Upper Gastrointestinal Surgery, Department of Molecular Medicine and Surgery, Karolinska Institutet, Stockholm, and Karolinska University Hospital, Sweden.
Department of Public Health, University of Copenhagen, Denmark.
Ann Surg. 2023 Dec 1;278(6):904-909. doi: 10.1097/SLA.0000000000006003. Epub 2023 Jul 14.
The objective of this study was to test the hypothesis that bariatric surgery decreases the risk of esophageal and cardia adenocarcinoma.
Obesity is strongly associated with esophageal adenocarcinoma and moderately with cardia adenocarcinoma, but whether weight loss prevents these tumors is unknown.
This population-based cohort study included patients with an obesity diagnosis in Sweden, Finland, or Denmark. Participants were divided into a bariatric surgery group and a nonoperated group. The incidence of esophageal and cardia adenocarcinoma (ECA) was first compared with the corresponding background population by calculating standardized incidence ratios (SIR) with 95% CIs. Second, the bariatric surgery group and the nonoperated group were compared using multivariable Cox regression, providing hazard ratios (HR) with 95% CI, adjusted for sex, age, comorbidity, calendar year, and country.
Among 748,932 participants with an obesity diagnosis, 91,731 underwent bariatric surgery, predominantly gastric bypass (n=70,176; 76.5%). The SIRs of ECA decreased over time after gastric bypass, from SIR=2.2 (95% CI, 0.9-4.3) after 2 to 5 years to SIR=0.6 (95% CI, <0.1-3.6) after 10 to 40 years. Gastric bypass patients were also at a decreased risk of ECA compared with nonoperated patients with obesity [adjusted HR=0.6, 95% CI, 0.4-1.0 (0.98)], with decreasing point estimates over time.
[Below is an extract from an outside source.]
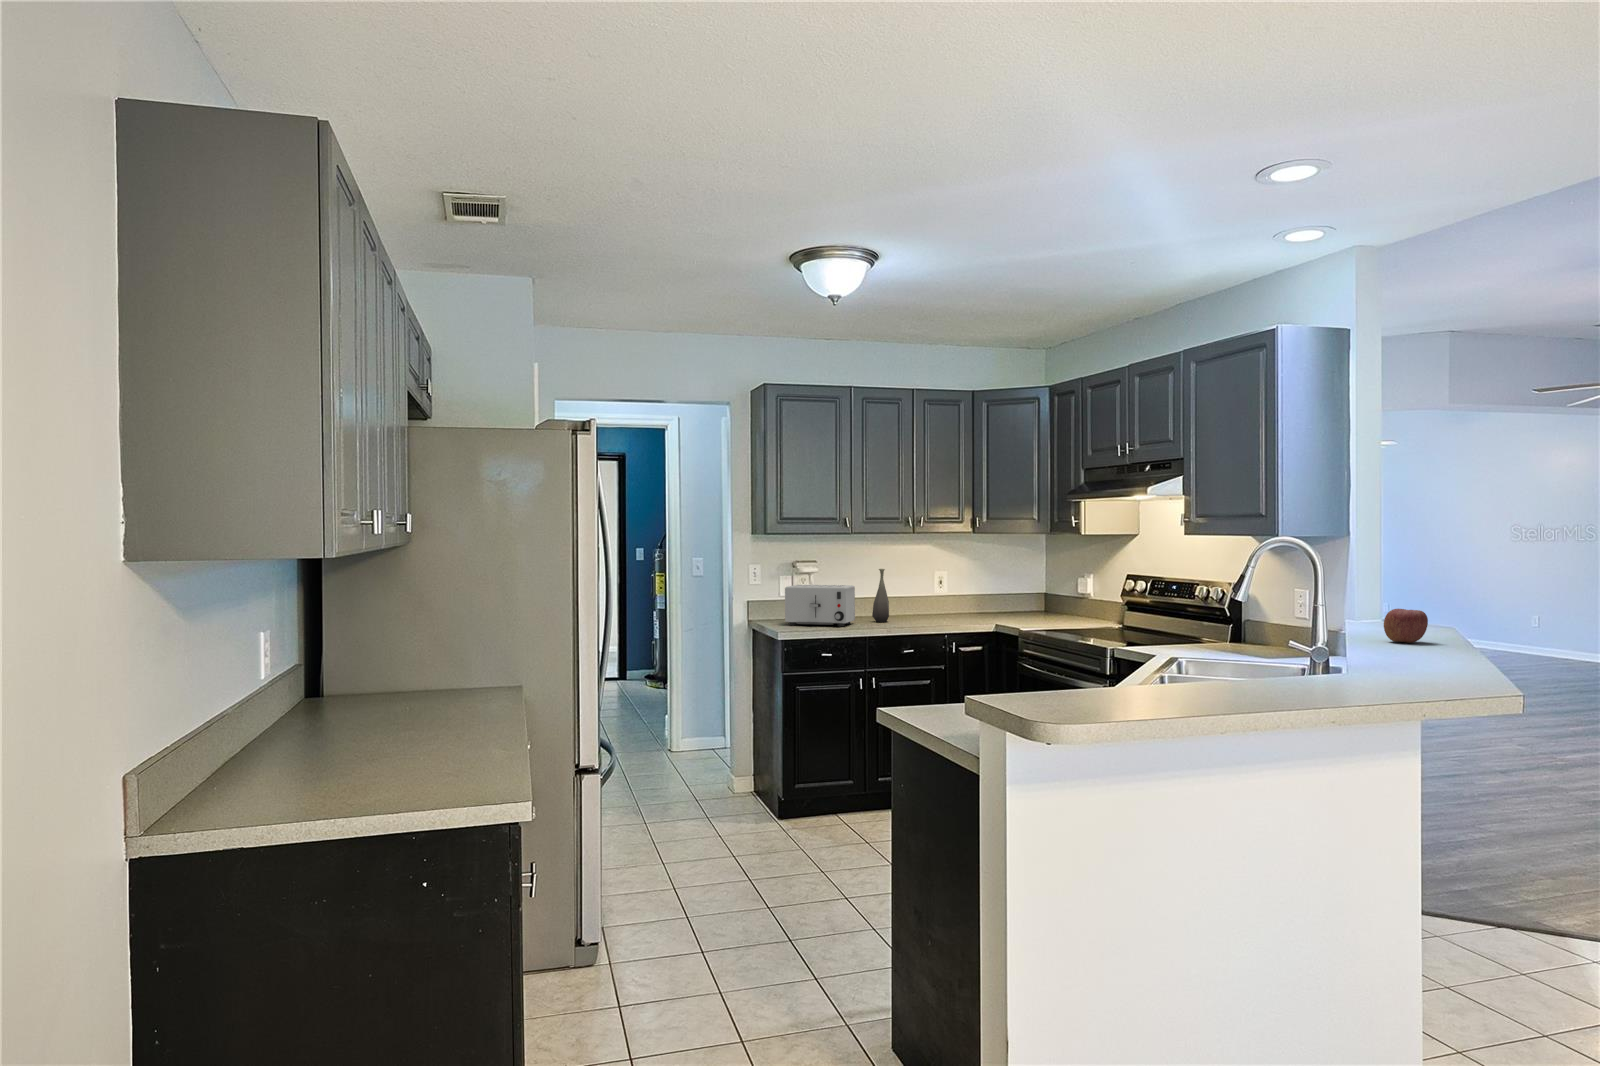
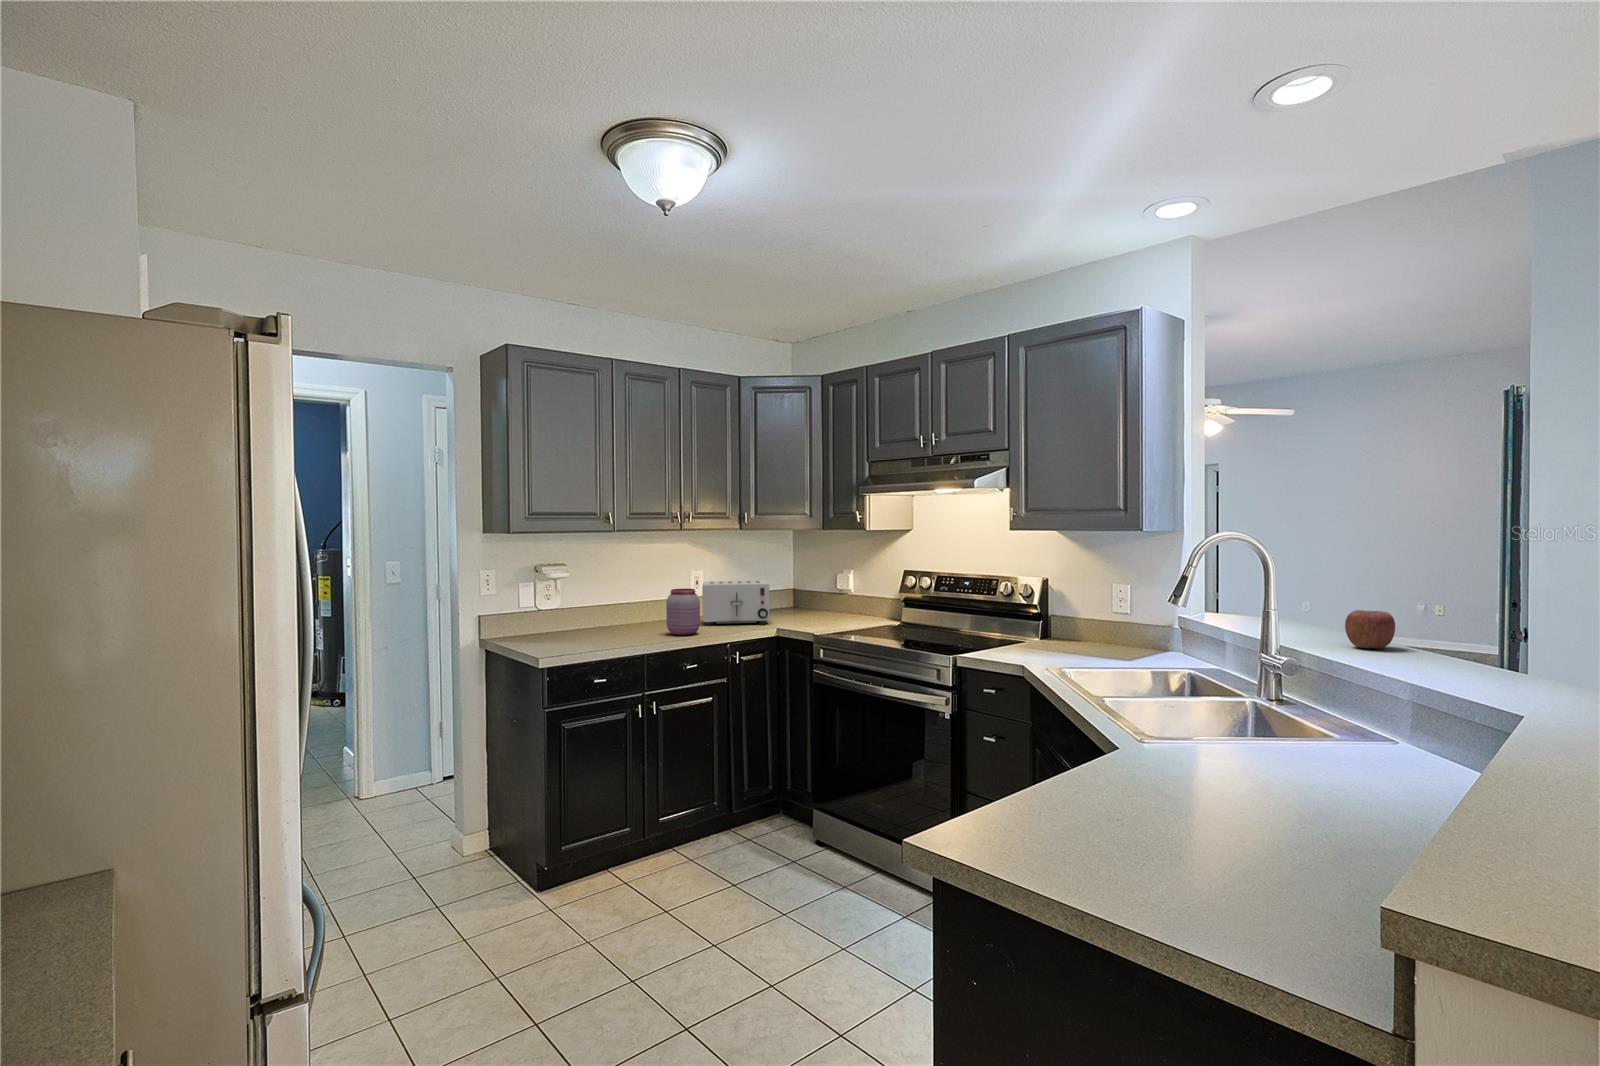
bottle: present [872,569,889,622] -> none [637,571,657,632]
toaster: present [785,585,855,626] -> present [702,581,770,625]
jar: none [894,585,923,625] -> present [666,589,700,635]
Gastric bypass was followed by a strongly decreased adjusted risk of esophageal adenocarcinoma (HR=0.3, 95% CI, 0.1-0.8) but not of cardia adenocarcinoma (HR=0.9, 95% CI, 0.5-1.6), when analyzed separately. There were no consistent associations between other bariatric procedures (mainly gastroplasty, gastric banding, sleeve gastrectomy, and biliopancreatic diversion) and ECA.
Gastric bypass surgery may counteract the development of esophageal adenocarcinoma in morbidly obese individuals.
本研究旨在验证假设,即减重手术可降低食管腺癌和贲门腺癌的发病风险。
肥胖与食管腺癌高度相关,与贲门腺癌中度相关,但减重是否可预防这些肿瘤尚不清楚。
本基于人群的队列研究纳入了在瑞典、芬兰或丹麦被诊断为肥胖的患者。参与者分为减重手术组和未手术组。首先通过计算标准化发病比(SIR)及其 95%置信区间(CI),将食管腺癌和贲门腺癌(ECA)的发病率与相应的基础人群进行比较。其次,通过多变量 Cox 回归比较减重手术组和未手术组,提供调整性别、年龄、合并症、日历年份和国家后的风险比(HR)及其 95%CI。
在 748932 名被诊断为肥胖的参与者中,91731 名接受了减重手术,主要为胃旁路手术(n=70176;76.5%)。胃旁路手术后 ECA 的 SIR 随时间逐渐降低,从 2 至 5 年的 SIR=2.2(95%CI,0.9-4.3)降至 10 至 40 年的 SIR=0.6(95%CI,<0.1-3.6)。与肥胖未手术患者相比,胃旁路手术患者 ECA 的发病风险也降低[校正 HR=0.6,95%CI,0.4-1.0(0.98)],且时间依赖性点估计值逐渐降低。胃旁路手术后食管腺癌的调整风险显著降低(HR=0.3,95%CI,0.1-0.8),而贲门腺癌的调整风险无显著降低(HR=0.9,95%CI,0.5-1.6),当分别分析时。其他减重手术(主要为胃成形术、胃束带术、胃袖状切除术和胆胰分流术)与 ECA 之间无一致关联。
胃旁路手术可能可逆转肥胖个体食管腺癌的发展。